┌─ Input
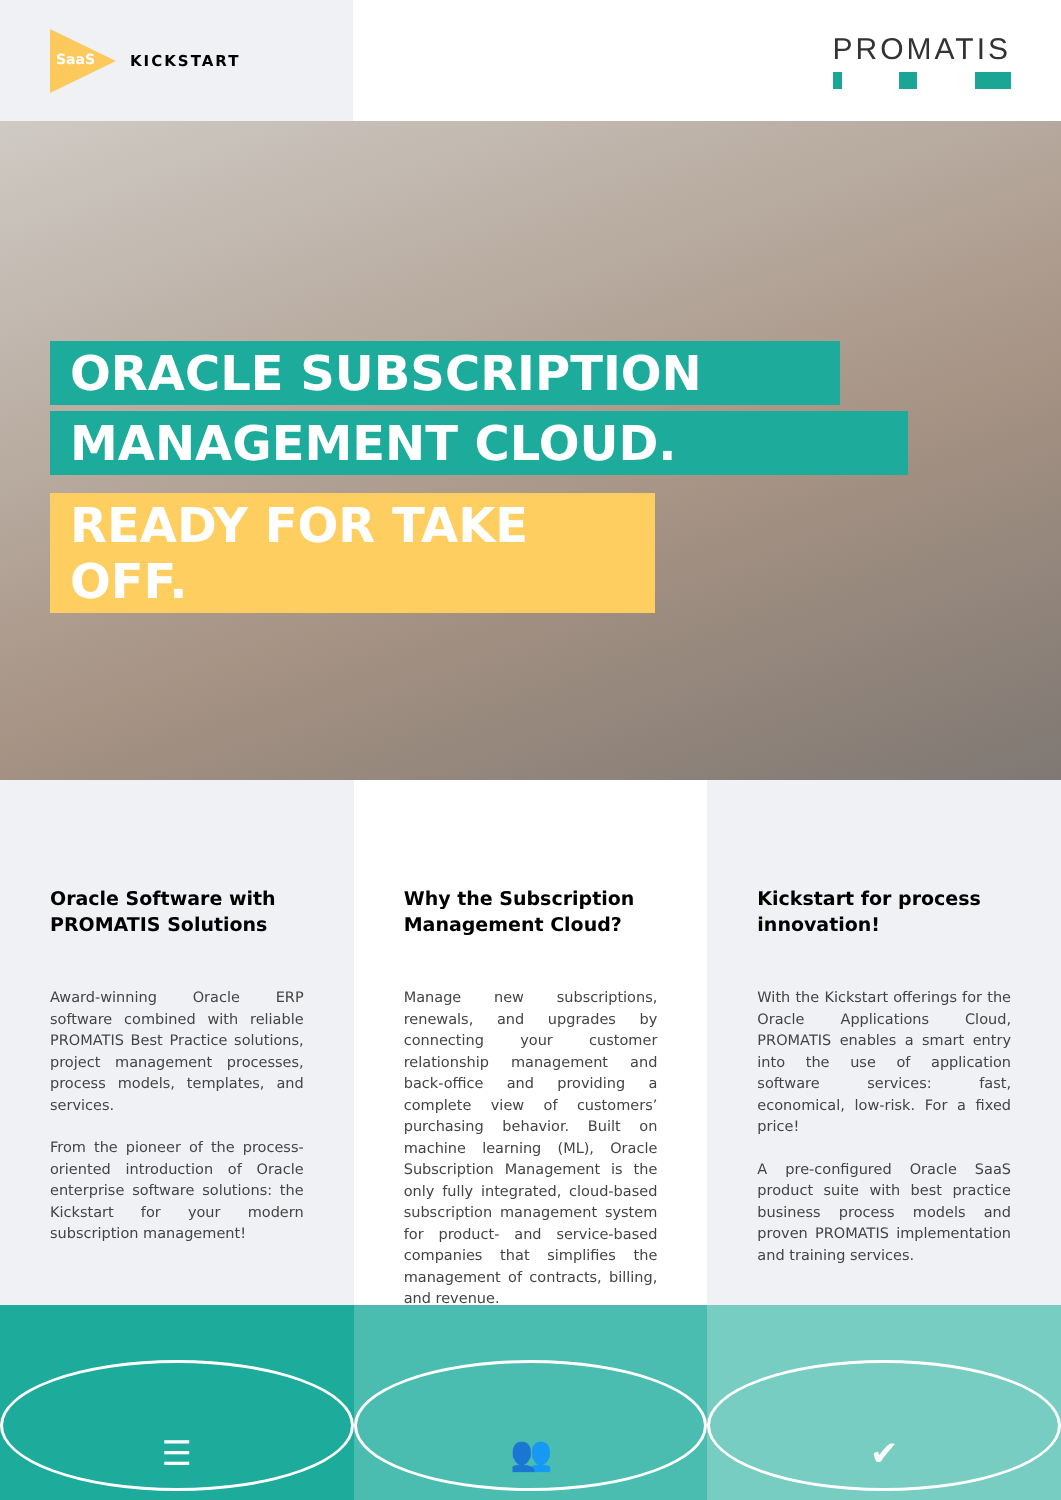SaaS
KICKSTART
PROMATIS
ORACLE SUBSCRIPTION
MANAGEMENT CLOUD.
READY FOR TAKE OFF.
Oracle Software with PROMATIS Solutions
Award-winning Oracle ERP software combined with reliable PROMATIS Best Practice solutions, project management processes, process models, templates, and services.
From the pioneer of the process-oriented introduction of Oracle enterprise software solutions: the Kickstart for your modern subscription management!
Why the Subscription Management Cloud?
Manage new subscriptions, renewals, and upgrades by connecting your customer relationship management and back-office and providing a complete view of customers’ purchasing behavior. Built on machine learning (ML), Oracle Subscription Management is the only fully integrated, cloud-based subscription management system for product- and service-based companies that simplifies the management of contracts, billing, and revenue.
Kickstart for process innovation!
With the Kickstart offerings for the Oracle Applications Cloud, PROMATIS enables a smart entry into the use of application software services: fast, economical, low-risk. For a fixed price!
A pre-configured Oracle SaaS product suite with best practice business process models and proven PROMATIS implementation and training services.
☰ 👥 ✔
└─
What you need to do: Copy out every line of the data above, taking care to leave the pictures out.

Exercise answer:
SaaS
KICKSTART
PROMATIS
ORACLE SUBSCRIPTION
MANAGEMENT CLOUD.
READY FOR TAKE OFF.
Oracle Software with PROMATIS Solutions
Award-winning Oracle ERP software combined with reliable PROMATIS Best Practice solutions, project management processes, process models, templates, and services.
From the pioneer of the process-oriented introduction of Oracle enterprise software solutions: the Kickstart for your modern subscription management!
Why the Subscription Management Cloud?
Manage new subscriptions, renewals, and upgrades by connecting your customer relationship management and back-office and providing a complete view of customers’ purchasing behavior. Built on machine learning (ML), Oracle Subscription Management is the only fully integrated, cloud-based subscription management system for product- and service-based companies that simplifies the management of contracts, billing, and revenue.
Kickstart for process innovation!
With the Kickstart offerings for the Oracle Applications Cloud, PROMATIS enables a smart entry into the use of application software services: fast, economical, low-risk. For a fixed price!
A pre-configured Oracle SaaS product suite with best practice business process models and proven PROMATIS implementation and training services.
☰ 👥 ✔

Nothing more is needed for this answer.